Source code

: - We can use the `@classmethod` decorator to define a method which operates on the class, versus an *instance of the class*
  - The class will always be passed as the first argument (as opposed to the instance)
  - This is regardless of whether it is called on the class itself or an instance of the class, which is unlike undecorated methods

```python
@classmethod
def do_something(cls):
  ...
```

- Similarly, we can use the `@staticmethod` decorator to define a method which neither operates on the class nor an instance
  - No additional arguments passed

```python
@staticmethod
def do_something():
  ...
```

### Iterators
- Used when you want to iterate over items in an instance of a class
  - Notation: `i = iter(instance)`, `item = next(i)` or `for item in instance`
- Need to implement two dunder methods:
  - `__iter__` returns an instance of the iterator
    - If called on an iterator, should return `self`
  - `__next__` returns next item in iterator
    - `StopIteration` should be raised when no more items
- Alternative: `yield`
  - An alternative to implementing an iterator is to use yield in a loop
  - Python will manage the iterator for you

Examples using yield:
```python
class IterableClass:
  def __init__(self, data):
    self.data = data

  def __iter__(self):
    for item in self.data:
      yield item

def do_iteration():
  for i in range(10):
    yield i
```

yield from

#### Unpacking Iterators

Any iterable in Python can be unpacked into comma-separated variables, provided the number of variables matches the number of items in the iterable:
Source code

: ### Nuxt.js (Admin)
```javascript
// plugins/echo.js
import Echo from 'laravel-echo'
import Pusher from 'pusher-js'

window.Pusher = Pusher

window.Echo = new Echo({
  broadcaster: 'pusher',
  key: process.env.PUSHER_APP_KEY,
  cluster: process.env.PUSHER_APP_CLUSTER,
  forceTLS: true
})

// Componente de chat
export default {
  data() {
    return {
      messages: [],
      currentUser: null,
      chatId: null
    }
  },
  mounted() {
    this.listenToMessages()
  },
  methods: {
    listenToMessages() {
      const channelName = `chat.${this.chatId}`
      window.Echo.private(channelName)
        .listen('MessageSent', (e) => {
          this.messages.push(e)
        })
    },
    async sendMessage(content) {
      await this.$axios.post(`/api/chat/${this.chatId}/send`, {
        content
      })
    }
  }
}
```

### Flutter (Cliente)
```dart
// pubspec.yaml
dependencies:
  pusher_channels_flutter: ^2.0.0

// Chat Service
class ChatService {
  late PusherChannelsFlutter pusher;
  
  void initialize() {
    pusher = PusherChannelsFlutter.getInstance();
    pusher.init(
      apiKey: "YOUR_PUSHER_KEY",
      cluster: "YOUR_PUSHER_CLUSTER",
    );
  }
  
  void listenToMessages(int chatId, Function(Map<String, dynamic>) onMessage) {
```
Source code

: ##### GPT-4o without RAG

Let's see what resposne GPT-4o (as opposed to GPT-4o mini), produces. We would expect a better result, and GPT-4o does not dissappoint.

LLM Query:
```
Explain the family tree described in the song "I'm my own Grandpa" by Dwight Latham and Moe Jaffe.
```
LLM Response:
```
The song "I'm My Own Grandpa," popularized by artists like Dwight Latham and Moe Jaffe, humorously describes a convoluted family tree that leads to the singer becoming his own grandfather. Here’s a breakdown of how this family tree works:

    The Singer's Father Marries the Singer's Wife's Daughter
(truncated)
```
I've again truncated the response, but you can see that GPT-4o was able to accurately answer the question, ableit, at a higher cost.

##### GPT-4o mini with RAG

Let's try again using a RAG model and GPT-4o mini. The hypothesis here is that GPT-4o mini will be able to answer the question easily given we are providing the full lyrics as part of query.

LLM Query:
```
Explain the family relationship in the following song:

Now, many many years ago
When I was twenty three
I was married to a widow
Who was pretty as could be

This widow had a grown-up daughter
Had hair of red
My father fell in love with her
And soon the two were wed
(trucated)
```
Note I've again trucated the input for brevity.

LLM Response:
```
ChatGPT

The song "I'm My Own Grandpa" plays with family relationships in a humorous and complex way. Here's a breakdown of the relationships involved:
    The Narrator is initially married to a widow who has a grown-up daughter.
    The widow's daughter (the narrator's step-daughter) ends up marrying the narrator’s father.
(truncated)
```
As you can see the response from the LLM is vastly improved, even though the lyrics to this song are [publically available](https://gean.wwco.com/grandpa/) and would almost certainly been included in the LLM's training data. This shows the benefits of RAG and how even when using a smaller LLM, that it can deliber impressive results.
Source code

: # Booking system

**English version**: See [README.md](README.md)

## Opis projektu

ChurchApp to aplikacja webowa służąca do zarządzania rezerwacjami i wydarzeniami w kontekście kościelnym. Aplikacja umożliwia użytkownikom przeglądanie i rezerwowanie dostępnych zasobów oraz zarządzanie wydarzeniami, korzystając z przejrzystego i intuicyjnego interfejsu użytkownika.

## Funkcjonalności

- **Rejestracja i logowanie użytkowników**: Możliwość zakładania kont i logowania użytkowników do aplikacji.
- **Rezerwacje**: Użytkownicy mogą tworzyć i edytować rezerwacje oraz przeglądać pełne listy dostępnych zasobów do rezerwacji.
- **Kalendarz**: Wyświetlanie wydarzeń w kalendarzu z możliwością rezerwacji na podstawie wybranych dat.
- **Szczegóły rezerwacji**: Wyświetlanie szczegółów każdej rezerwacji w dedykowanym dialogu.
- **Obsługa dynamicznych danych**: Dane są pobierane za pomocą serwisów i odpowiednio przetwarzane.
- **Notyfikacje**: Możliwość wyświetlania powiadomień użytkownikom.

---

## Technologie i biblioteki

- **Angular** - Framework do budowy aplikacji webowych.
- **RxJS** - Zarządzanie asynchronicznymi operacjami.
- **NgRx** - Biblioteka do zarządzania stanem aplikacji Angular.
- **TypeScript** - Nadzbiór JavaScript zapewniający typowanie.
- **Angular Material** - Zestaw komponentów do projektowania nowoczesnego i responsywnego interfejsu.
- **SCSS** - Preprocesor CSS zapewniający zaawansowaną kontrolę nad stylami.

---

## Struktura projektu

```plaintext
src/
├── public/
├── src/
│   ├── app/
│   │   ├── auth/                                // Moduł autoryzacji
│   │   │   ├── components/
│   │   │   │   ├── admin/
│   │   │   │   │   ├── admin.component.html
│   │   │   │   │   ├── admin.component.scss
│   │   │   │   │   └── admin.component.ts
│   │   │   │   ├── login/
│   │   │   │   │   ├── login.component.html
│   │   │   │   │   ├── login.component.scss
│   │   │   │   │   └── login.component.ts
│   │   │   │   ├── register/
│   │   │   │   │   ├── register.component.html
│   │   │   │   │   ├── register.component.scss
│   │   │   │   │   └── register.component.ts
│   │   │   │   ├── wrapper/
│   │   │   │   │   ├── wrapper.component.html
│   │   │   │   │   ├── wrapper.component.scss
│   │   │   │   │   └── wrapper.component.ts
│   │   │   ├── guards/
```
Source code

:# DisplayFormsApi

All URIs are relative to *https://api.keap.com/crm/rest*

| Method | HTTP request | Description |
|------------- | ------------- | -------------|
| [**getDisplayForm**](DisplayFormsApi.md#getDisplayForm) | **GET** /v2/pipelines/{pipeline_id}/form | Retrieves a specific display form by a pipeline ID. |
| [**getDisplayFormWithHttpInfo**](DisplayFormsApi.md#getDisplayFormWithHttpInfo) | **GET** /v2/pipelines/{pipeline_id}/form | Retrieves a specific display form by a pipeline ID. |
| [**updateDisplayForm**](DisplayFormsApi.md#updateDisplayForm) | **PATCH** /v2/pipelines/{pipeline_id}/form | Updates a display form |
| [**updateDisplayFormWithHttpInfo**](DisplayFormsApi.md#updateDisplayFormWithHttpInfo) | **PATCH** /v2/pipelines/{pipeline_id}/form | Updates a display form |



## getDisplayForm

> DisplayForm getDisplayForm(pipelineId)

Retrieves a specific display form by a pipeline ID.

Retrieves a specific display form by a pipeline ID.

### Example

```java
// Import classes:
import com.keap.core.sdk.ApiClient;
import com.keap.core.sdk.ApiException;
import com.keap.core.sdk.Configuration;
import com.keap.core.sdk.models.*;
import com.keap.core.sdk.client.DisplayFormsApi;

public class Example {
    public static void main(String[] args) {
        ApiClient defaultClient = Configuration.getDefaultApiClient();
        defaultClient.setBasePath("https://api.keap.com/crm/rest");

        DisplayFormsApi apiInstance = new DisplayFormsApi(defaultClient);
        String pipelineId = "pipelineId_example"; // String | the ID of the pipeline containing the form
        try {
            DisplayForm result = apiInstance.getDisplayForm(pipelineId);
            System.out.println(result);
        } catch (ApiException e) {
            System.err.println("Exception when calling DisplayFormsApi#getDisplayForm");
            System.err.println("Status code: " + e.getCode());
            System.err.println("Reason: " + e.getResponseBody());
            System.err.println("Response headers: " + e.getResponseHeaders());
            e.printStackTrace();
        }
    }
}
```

■ **Activity**:
Look through the material above for the word "classmethod" and copy every line that has it.

■ **Reply**:
: - We can use the `@classmethod` decorator to define a method which operates on the class, versus an *instance of the class*
@classmethod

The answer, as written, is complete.